Air Canada has taken delivery of 30 of the 37 787s it has on firm order. The airline also has options for 15 more of the type.

Bureau said it has been the 787 that has allowed Air Canada to open up 50 new markets over the past five years, with Melbourne-Vancouver at 7,119nm the longest route in the network.

“What that airplane has allowed us to do is operate into markets that historically we could not have done from an economic perspective,” he said.
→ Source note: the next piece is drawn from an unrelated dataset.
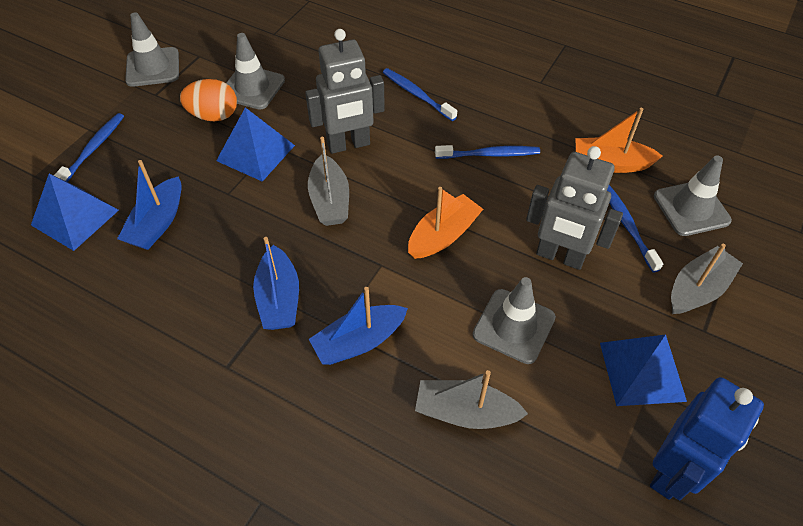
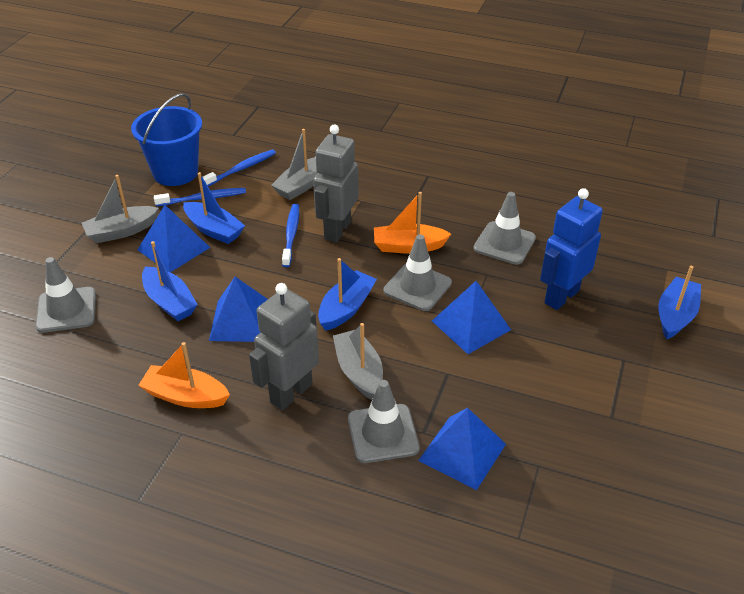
blue boat: [117,160,181,250] [253,237,299,330] [309,287,408,365] = 3 -> [142,241,198,321] [183,172,245,244] [318,258,377,331] [658,266,701,339] = 4
blue bucket: none = 0 -> [131,93,202,186] = 1
blue pyramid: [31,174,119,251] [216,108,295,182] [600,334,687,406] = 3 -> [137,205,210,272] [209,277,268,342] [418,408,506,490] [432,281,511,354] = 4
blue toothbrush: [54,113,124,182] [383,68,457,121] [435,145,540,159] [607,185,663,273] = 4 -> [154,188,246,207] [203,150,276,186] [282,204,299,267] = 3
orange egg: [180,79,237,121] = 1 -> none = 0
“[If] our only option was the 777 into this market, we wouldn’t be operating here. The capability of the 787, both from a range and economic perspective allows to operate here profitably.”

Comments

  1. David says

    If Air Canada can do so well on the trans Pacific market, why can’t Qantas? Qantas need to increase its services between Australia and Canada, way above the seasonal route currently on offer.

  2. Brad says

    VA looks like its continuing to build an impressive range of international codeshare destinations and partnerships whilst eschewing the expense and limitations that a traditional alliance would impose.

  3. Paule says

    @David.
    You’re so right! Surely this proves that Qantas should be considering using the 787’s to service Vancouver and/or Toronto at least from Sydney. If Air Canada can be successful, why can’t Qantas.

  4. Patrickk says

    Paule, it is all about originating traffic. There may be more Canadians wanting to come too Australia than vice versa. Toronto is probably too far. But 3 time per week seasonal can move to daily but it is a slow process and they need a good deal with Westjet for the codeshare

  5. Scott says

    Fantastic AC and VA. Great news, think this will be a huge market for traveling Aussies moving forward. Gives fantastic opinions for FRequent flyers to use their points for what they want when they want.

  6. Simon says

    Really impressive to see Virgin building alliances so quickly and on great terms also. Things are really taking off at Virgin.

  7. J says

    The racoon eye looks terrible, especially on the 787. They should go back to the light green livery there was nothing wrong with that one.

  8. Jeff Carswell says

    Hopefully their inflight service will improve compared to my experiences flying between Heathrow and Calgary, where the service is substandard.

  9. says

    Certainly a much better option than VA’s current SYD-YVR using DELTA on the LAX-YVR leg. Clearing US Customs and Immigration in Tom Bradley Terminal, then outbound US security in Terminal 2, then inbound Canadian Customs on arrival into YVR is a huge inconvenience. And when DELTA loses baggage in LAX it just doubles the fun!.